Here is a simple example of Named Entity Recognition (NER) using the named entity recognition tool in the Natural Language Toolkit (nltk) library in Python:
import nltk
text = "Barack Obama was born in Hawaii. He was the 44th President of the United States."
tokens = nltk.word_tokenize(text)
entities = nltk.ne_chunk(tokens)
print(entities)
When I run this code in my Jupyter Notebook, I get this error.
"IndexError: string index out of range"
Am I missing any installation? Please advise.
Expected output:
(PERSON Barack/NNP Obama/NNP) (GPE Hawaii/NNP) (ORGANIZATION United/NNP States/NNPS)
nltk.ne_chunk
expects its input to be tagged tokens rather than just plain tokens, so I would recommend adding a tagging step between the tokenization and ne chunking via nltk.pos_tag
. ne chunking still would give you every token, chunked by entities if there are any detected. Since you want only the entities, you can check for if there is a tree in a particular chunk. Like the following:
text = "Barack Obama was born in Hawaii. He was the 44th President of the United States."
tokens = nltk.word_tokenize(text)
tagged_tokens = nltk.pos_tag(tokens)
entities = [chunk for chunk in nltk.ne_chunk(tagged_tokens) if isinstance(chunk, nltk.Tree)]
for entity in entities:
print(entity)
Please note that this code doesn't give exactly the output you want. Instead it gives:
(PERSON Barack/NNP)
(PERSON Obama/NNP)
(GPE Hawaii/NNP)
(GPE United/NNP States/NNPS)

* _SUPPLIED DATA_:

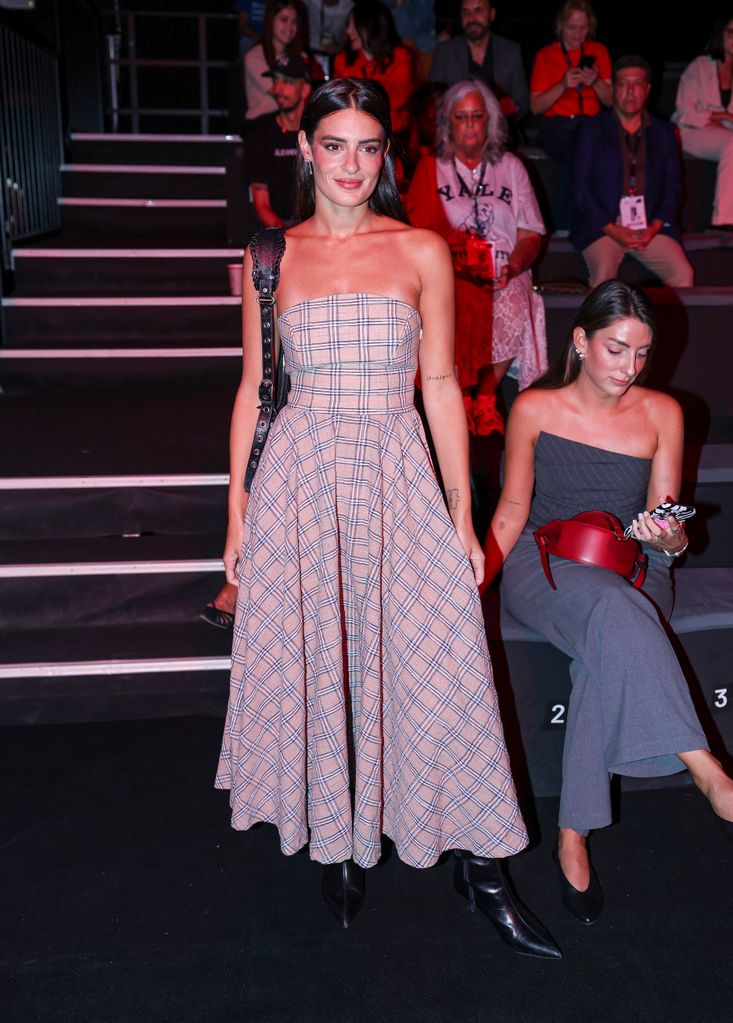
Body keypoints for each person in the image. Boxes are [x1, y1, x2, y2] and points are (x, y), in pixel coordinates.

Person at [215, 76, 561, 959]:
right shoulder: (269, 255)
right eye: (334, 145)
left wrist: (461, 510)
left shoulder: (419, 248)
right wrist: (236, 519)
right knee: (326, 657)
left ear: (384, 157)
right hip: (300, 476)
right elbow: (255, 392)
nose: (351, 164)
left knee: (447, 664)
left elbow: (441, 384)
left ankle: (483, 867)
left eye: (369, 148)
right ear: (304, 149)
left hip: (398, 467)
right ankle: (339, 844)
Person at [480, 279, 733, 924]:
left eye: (642, 354)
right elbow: (512, 509)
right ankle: (705, 768)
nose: (630, 368)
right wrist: (473, 581)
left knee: (610, 633)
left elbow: (669, 528)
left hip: (637, 567)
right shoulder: (535, 408)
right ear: (580, 341)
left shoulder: (662, 415)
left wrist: (669, 534)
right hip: (550, 564)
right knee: (613, 615)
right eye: (617, 349)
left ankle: (573, 831)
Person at [405, 80, 547, 435]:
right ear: (447, 124)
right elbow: (416, 238)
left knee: (518, 294)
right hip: (448, 270)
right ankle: (462, 398)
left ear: (491, 122)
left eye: (477, 116)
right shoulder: (429, 168)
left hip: (503, 269)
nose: (469, 124)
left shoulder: (512, 167)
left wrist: (513, 265)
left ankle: (485, 398)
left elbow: (530, 234)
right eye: (461, 117)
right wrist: (452, 267)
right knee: (458, 298)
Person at [571, 56, 694, 288]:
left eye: (637, 84)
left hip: (648, 227)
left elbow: (673, 186)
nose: (630, 91)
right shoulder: (591, 129)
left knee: (683, 273)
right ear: (614, 89)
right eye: (623, 84)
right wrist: (611, 228)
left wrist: (654, 227)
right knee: (604, 279)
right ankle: (600, 325)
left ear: (647, 89)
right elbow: (580, 186)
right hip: (604, 226)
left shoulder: (663, 131)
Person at [530, 1, 612, 161]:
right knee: (580, 150)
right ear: (560, 25)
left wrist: (596, 82)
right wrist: (562, 85)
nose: (578, 34)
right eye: (572, 28)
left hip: (591, 123)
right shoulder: (545, 56)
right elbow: (535, 107)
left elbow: (610, 101)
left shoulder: (599, 51)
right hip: (559, 127)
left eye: (583, 28)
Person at [673, 15, 733, 231]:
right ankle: (723, 221)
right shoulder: (699, 66)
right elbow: (685, 111)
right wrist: (720, 117)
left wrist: (724, 119)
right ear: (720, 35)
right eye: (731, 33)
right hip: (691, 132)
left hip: (724, 134)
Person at [429, 1, 529, 120]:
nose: (471, 18)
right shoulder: (445, 51)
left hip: (499, 131)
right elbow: (432, 100)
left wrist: (510, 109)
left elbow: (522, 102)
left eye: (478, 10)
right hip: (457, 131)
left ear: (492, 14)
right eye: (466, 12)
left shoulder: (510, 50)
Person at [244, 54, 312, 227]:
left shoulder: (319, 132)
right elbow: (262, 204)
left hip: (317, 227)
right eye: (276, 81)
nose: (278, 89)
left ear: (304, 89)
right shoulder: (259, 135)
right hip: (280, 228)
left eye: (287, 81)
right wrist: (285, 239)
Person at [333, 2, 417, 136]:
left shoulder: (400, 59)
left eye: (354, 25)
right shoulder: (343, 62)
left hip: (392, 138)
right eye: (348, 25)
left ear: (371, 27)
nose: (348, 31)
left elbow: (397, 112)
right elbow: (339, 105)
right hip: (351, 133)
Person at [244, 0, 308, 121]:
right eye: (284, 20)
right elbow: (280, 93)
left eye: (294, 22)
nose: (290, 27)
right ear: (271, 21)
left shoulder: (300, 56)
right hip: (260, 124)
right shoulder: (254, 56)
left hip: (290, 123)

* _WHAT YOU NEED TO DO_:
**a)** In the NLTK forum thread, what error appears when the original code runs in Jupyter Notebook?
**b)** Reproduce the NLTK forum thread between "Here is a simple" and "print(entities)", inclusive.

* _OUTPUTS IN ORDER_:
**a)** "IndexError: string index out of range"

**b)**
Here is a simple example of Named Entity Recognition (NER) using the named entity recognition tool in the Natural Language Toolkit (nltk) library in Python:
import nltk
text = "Barack Obama was born in Hawaii. He was the 44th President of the United States."
tokens = nltk.word_tokenize(text)
entities = nltk.ne_chunk(tokens)
print(entities)